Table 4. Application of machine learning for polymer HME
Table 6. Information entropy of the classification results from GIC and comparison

--

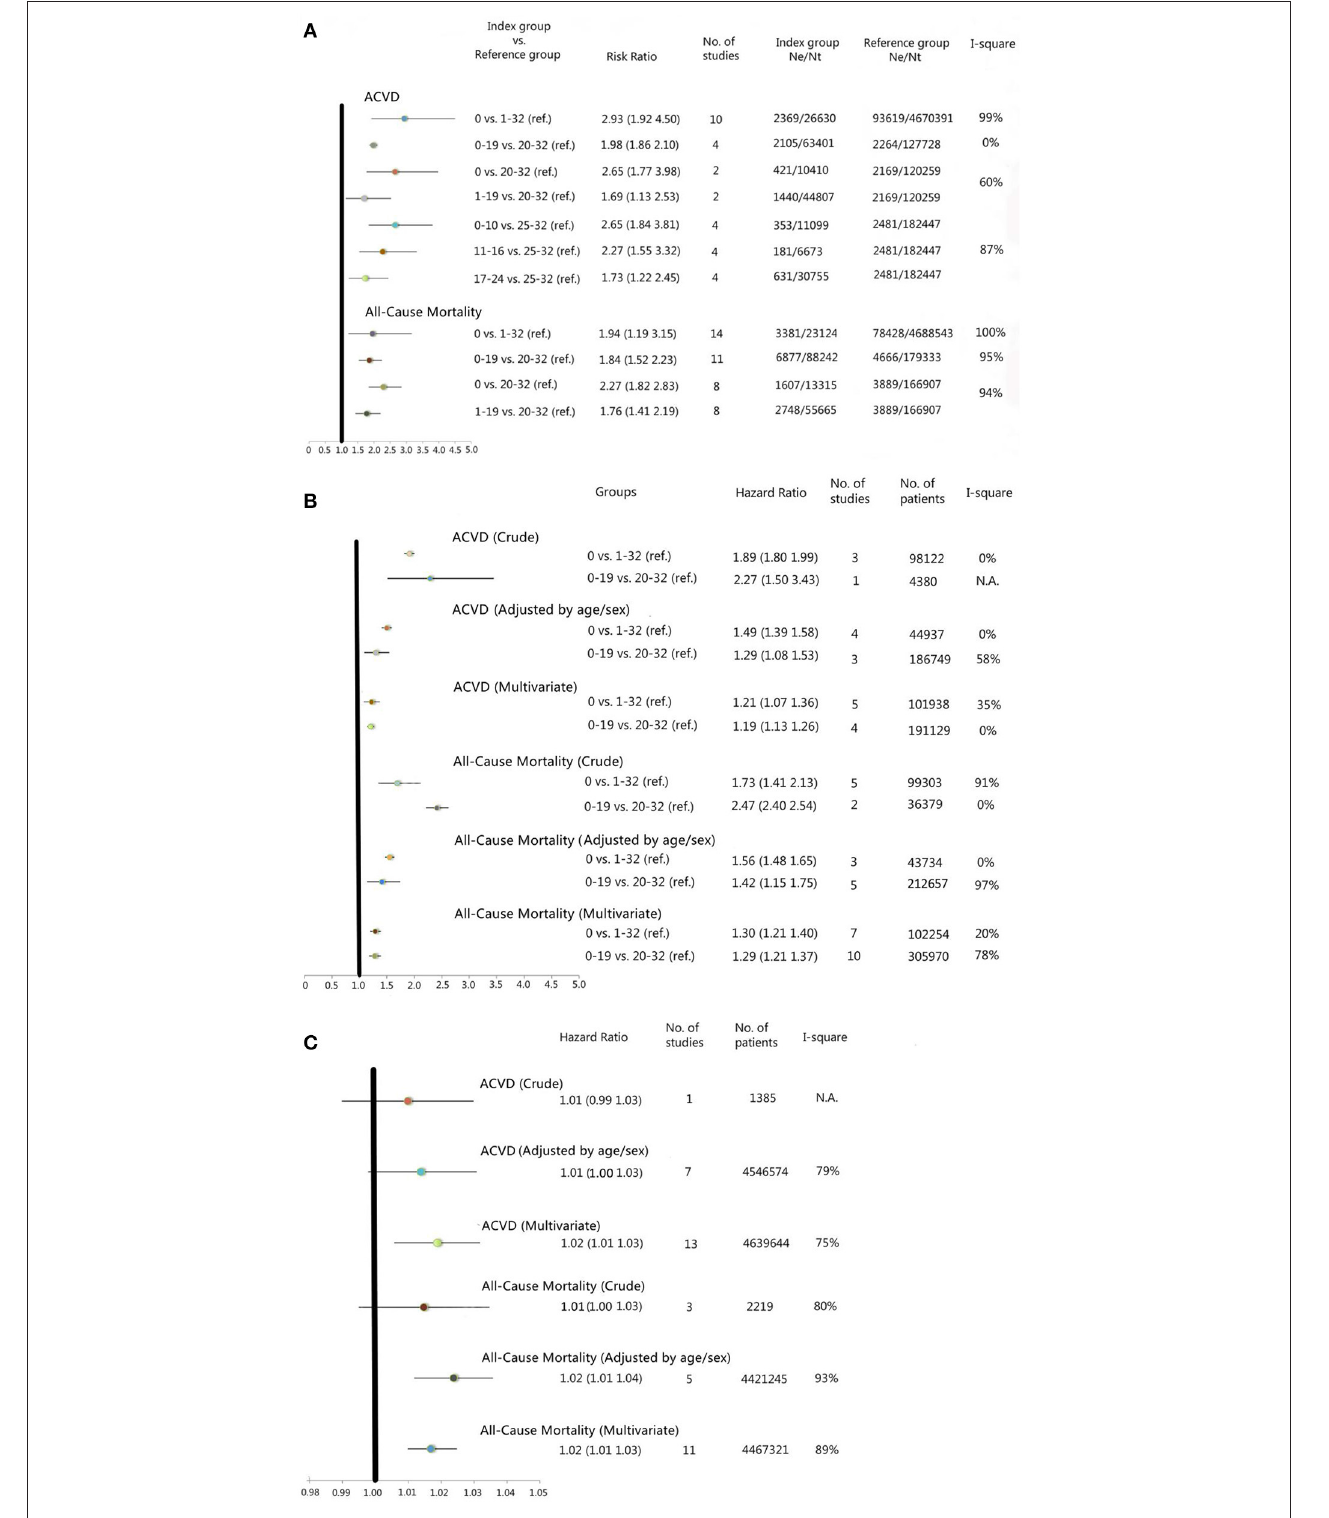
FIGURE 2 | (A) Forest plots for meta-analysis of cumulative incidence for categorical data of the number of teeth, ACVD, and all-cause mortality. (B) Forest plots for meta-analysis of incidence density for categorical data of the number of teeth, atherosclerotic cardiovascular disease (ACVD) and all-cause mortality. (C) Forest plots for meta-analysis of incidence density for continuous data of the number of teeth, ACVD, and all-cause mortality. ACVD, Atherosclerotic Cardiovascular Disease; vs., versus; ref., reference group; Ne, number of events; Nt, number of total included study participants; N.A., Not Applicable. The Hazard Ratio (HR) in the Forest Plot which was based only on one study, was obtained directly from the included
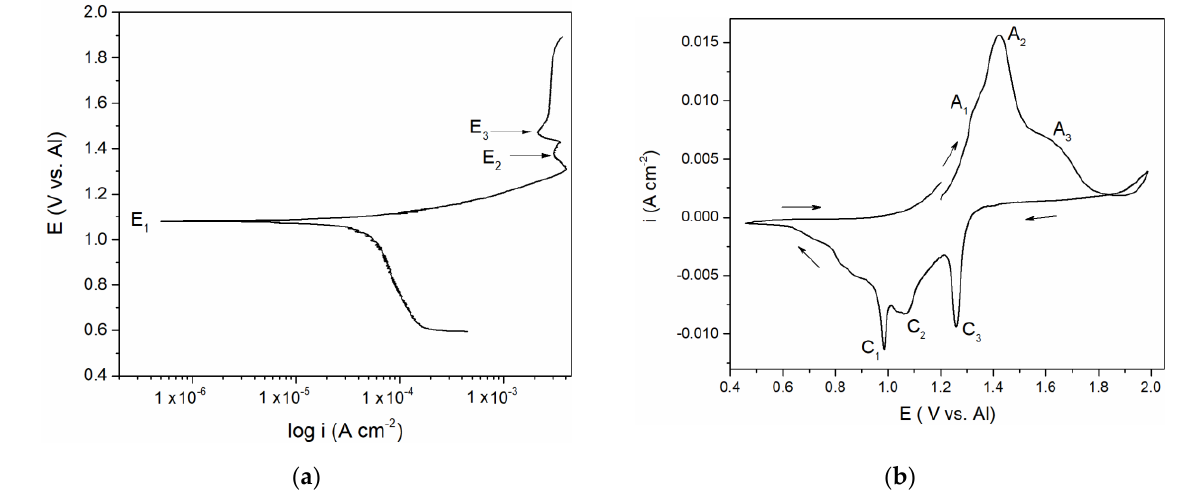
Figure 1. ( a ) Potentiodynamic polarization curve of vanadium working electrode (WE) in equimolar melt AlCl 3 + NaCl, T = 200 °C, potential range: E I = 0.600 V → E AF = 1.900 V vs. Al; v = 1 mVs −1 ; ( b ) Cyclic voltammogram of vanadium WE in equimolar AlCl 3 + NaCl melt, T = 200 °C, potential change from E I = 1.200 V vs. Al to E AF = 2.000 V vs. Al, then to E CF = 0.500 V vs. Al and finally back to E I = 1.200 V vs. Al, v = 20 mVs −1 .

--

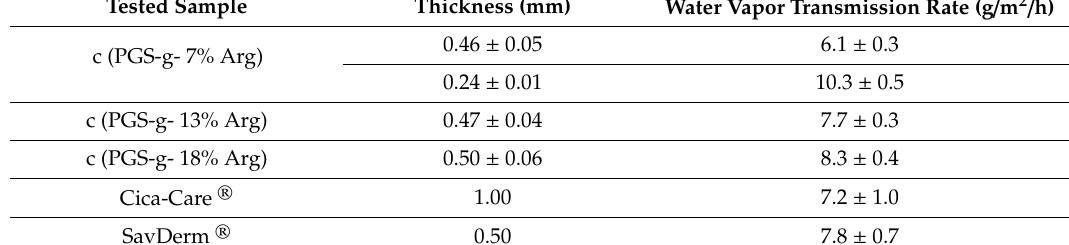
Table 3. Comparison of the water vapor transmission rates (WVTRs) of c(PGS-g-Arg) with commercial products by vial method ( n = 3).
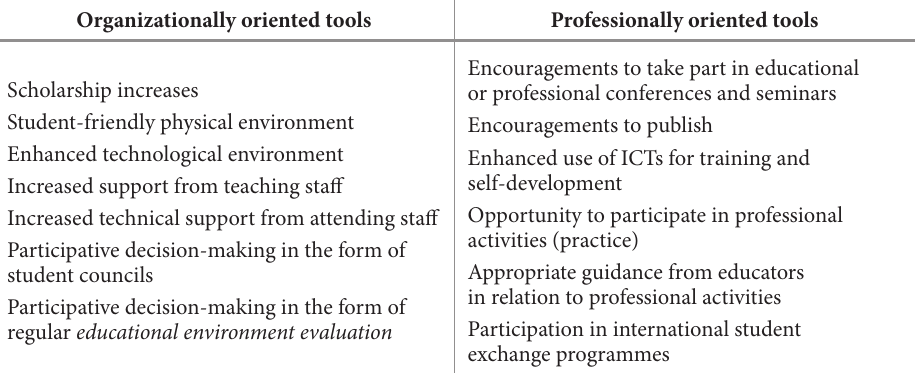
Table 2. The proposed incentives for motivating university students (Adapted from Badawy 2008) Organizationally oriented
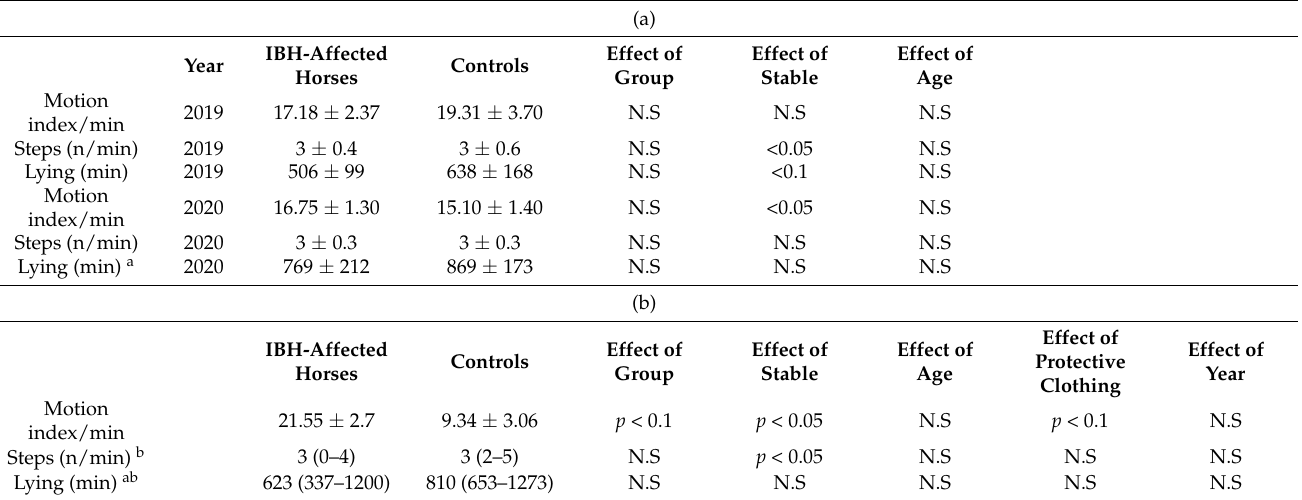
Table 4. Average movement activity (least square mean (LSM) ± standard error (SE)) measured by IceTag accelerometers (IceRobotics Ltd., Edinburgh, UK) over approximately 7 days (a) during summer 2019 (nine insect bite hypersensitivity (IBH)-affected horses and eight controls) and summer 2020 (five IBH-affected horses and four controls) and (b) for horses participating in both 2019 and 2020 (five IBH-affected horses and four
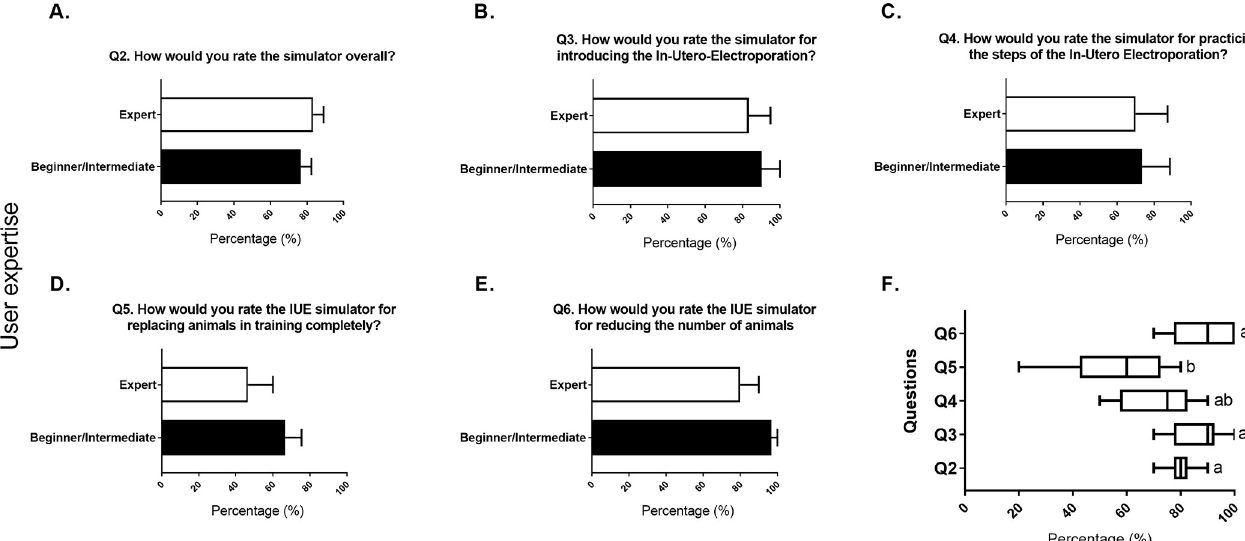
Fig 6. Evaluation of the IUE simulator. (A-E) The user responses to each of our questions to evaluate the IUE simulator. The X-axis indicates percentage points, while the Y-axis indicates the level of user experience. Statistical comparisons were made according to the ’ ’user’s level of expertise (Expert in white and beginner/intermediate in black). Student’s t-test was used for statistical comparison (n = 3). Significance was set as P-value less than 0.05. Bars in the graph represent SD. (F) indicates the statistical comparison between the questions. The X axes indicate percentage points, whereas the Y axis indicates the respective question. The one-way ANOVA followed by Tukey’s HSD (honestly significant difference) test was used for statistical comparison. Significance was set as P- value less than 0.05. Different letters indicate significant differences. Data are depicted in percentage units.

* [TASK STATEMENT]: Using the entries above, transcribe every line from the line containing "Table 2. The" through the line containing "Table 4. Average". Do not copy pictures.

* [RESPONSE AREA]:
Table 2. The proposed incentives for motivating university students (Adapted from Badawy 2008) Organizationally oriented
Table 4. Average movement activity (least square mean (LSM) ± standard error (SE)) measured by IceTag accelerometers (IceRobotics Ltd., Edinburgh, UK) over approximately 7 days (a) during summer 2019 (nine insect bite hypersensitivity (IBH)-affected horses and eight controls) and summer 2020 (five IBH-affected horses and four controls) and (b) for horses participating in both 2019 and 2020 (five IBH-affected horses and four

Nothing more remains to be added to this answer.